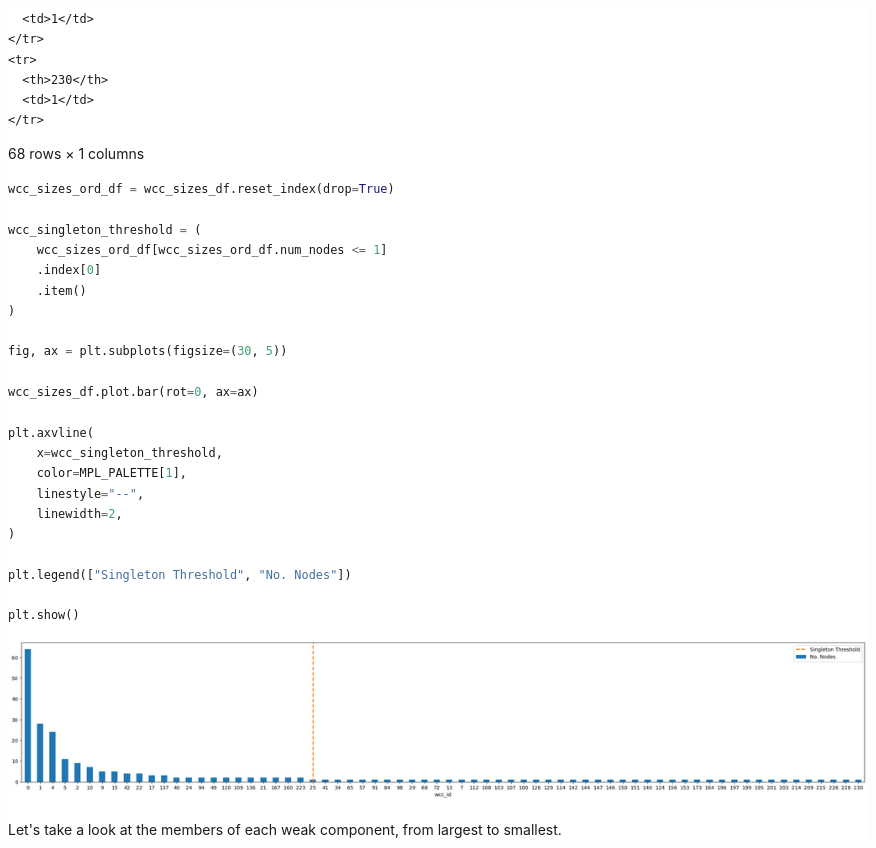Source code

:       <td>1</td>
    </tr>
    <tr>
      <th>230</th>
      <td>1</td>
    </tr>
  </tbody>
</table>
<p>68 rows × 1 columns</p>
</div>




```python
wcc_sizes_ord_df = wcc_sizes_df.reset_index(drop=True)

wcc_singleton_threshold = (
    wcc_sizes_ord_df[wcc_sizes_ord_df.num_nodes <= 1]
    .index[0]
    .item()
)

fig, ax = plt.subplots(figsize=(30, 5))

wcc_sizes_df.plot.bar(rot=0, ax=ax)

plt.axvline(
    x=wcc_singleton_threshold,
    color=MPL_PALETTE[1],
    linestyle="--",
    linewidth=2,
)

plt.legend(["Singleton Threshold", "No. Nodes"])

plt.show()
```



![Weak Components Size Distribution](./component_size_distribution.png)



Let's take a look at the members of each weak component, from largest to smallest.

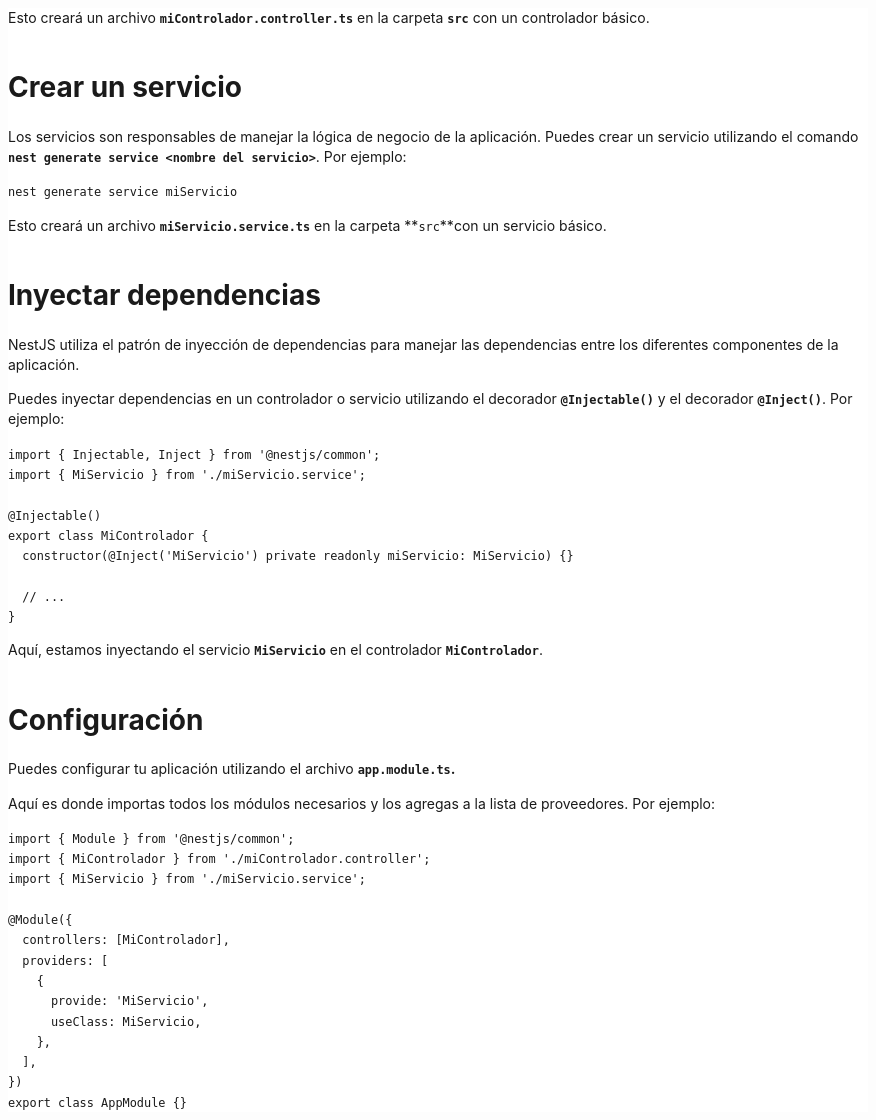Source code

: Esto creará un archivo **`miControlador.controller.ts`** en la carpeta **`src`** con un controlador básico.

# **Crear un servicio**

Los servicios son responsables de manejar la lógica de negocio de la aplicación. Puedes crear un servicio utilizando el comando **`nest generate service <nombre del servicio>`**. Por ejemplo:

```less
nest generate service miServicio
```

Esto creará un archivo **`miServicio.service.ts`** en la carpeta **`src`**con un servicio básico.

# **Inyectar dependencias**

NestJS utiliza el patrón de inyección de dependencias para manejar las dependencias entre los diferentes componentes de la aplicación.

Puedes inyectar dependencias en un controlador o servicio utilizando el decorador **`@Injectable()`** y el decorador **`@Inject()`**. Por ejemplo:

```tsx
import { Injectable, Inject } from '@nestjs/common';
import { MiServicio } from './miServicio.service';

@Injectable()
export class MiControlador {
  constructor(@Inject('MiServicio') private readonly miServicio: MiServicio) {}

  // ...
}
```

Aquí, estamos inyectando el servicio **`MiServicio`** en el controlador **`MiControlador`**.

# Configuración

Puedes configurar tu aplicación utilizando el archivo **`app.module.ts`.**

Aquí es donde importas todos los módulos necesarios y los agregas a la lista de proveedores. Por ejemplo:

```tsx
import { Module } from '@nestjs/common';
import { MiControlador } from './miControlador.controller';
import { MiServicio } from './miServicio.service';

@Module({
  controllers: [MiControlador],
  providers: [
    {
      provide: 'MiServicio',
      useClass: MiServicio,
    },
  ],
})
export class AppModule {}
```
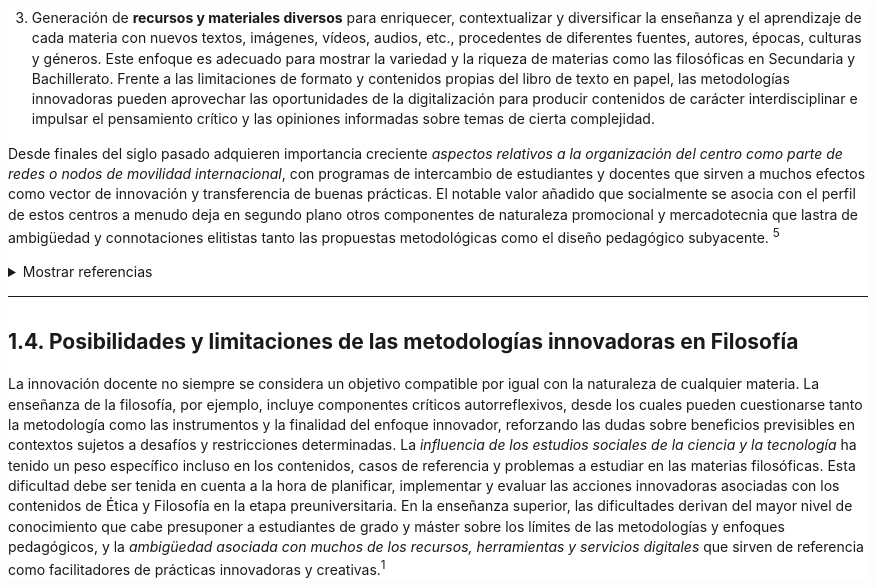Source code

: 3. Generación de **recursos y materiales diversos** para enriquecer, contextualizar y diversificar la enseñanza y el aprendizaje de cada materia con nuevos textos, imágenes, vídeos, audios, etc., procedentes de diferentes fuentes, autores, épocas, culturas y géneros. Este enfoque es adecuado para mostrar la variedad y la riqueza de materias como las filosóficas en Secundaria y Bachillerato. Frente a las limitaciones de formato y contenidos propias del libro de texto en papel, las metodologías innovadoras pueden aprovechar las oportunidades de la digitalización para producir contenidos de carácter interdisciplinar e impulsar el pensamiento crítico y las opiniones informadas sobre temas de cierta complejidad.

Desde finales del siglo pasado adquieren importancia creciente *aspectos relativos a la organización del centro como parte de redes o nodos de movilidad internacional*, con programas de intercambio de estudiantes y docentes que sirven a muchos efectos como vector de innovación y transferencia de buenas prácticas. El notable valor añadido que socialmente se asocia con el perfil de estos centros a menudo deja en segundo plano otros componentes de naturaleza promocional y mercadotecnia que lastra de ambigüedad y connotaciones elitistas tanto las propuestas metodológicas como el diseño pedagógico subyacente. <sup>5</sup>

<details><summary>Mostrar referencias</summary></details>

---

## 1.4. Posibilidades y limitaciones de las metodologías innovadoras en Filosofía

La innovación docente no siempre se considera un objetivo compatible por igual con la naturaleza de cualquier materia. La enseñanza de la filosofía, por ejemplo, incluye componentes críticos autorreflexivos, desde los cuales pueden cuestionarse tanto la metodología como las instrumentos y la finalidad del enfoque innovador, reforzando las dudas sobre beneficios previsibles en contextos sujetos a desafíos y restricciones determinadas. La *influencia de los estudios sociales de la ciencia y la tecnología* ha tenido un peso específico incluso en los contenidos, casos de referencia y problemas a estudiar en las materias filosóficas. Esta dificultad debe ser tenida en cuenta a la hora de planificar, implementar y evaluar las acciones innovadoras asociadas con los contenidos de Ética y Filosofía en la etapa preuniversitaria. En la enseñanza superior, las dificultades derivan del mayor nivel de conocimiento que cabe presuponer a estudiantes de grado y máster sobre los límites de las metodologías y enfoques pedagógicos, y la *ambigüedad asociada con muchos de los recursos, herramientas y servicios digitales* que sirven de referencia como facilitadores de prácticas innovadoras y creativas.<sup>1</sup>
========================
* _WHAT TO DO_: Copy each line above where "generate" appears.

* _ANSWER FOR THE TASK_:
Los servicios son responsables de manejar la lógica de negocio de la aplicación. Puedes crear un servicio utilizando el comando **`nest generate service <nombre del servicio>`**. Por ejemplo:
nest generate service miServicio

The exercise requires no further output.